### TEXT SHOWN:
# Yes, another new guy...



## scourge999 (May 4, 2008)

I have been lurking to long. I finally registered! This forum is one of my favorites to visit and learn from. I am very excited to be here. :xbones:


----------



## HalloweenRick (Nov 25, 2005)

Welcome Scourge!


----------



## Lilly (Jun 13, 2006)

well it's about time then scourge 999
welcome


----------



## Bloodhound (Oct 16, 2007)

Glad you made the plunge and registered. Welcome Scourge999.


----------



## Vlad (Aug 2, 2005)

Hi Scourge, glad you joined in. Tell us about how you do Halloween.


----------



## Black Cat (Aug 20, 2005)

Welcome Scourge. Any pics of your haunt?


----------



## pyro (Oct 7, 2006)

hello and welcome --got pics


----------



## scourge999 (May 4, 2008)

### SUPPLIED DATA:
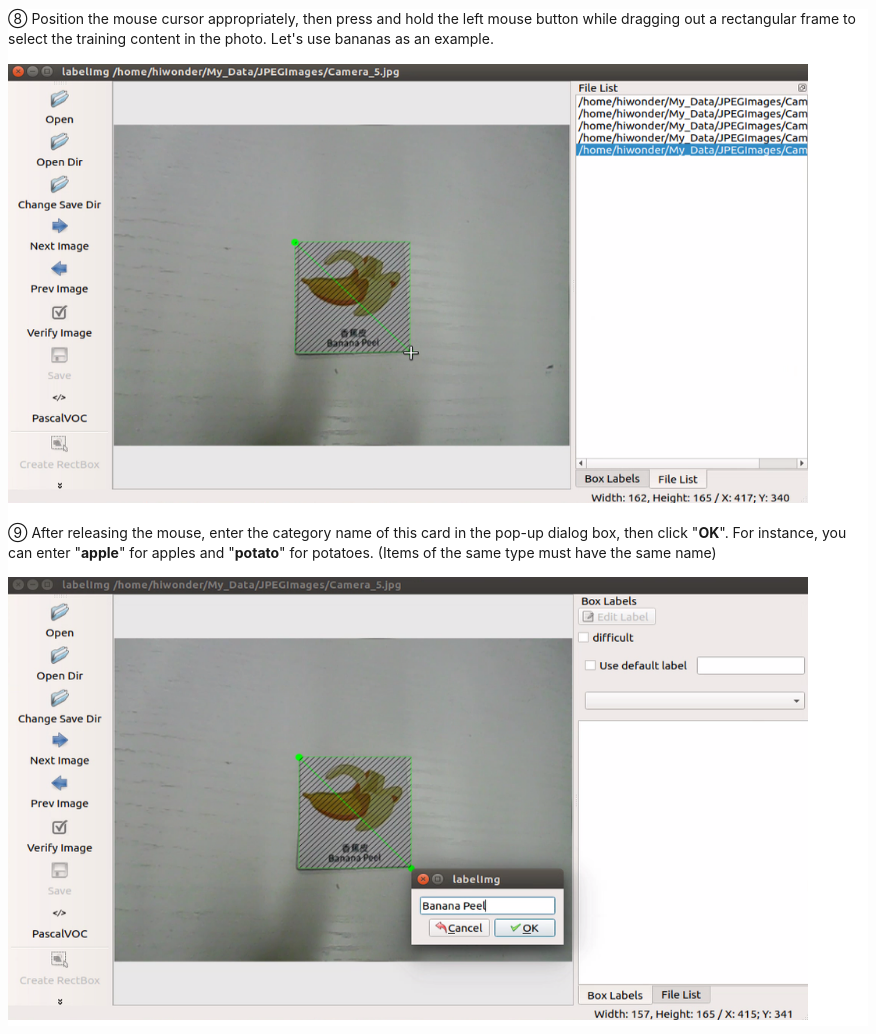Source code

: ⑧ Position the mouse cursor appropriately, then press and hold the left mouse button while dragging out a rectangular frame to select the training content in the photo. Let's use bananas as an example.

<img class="common_img" src="../_static/media/chapter_7/section_2/image97.png" style="width:800px;" />

⑨ After releasing the mouse, enter the category name of this card in the pop-up dialog box, then click "**OK**". For instance, you can enter "**apple**" for apples and "**potato**" for potatoes. (Items of the same type must have the same name)

<img class="common_img" src="../_static/media/chapter_7/section_2/image98.png" style="width:800px;" />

### YOUR OBJECTIVE:
From the welcome thread above, write out the passage between "Glad you made" and "you do Halloween.", inclusive, word for word.

### ANSWER FOR THIS EXERCISE:
Glad you made the plunge and registered. Welcome Scourge999.


----------



## Vlad (Aug 2, 2005)

Hi Scourge, glad you joined in. Tell us about how you do Halloween.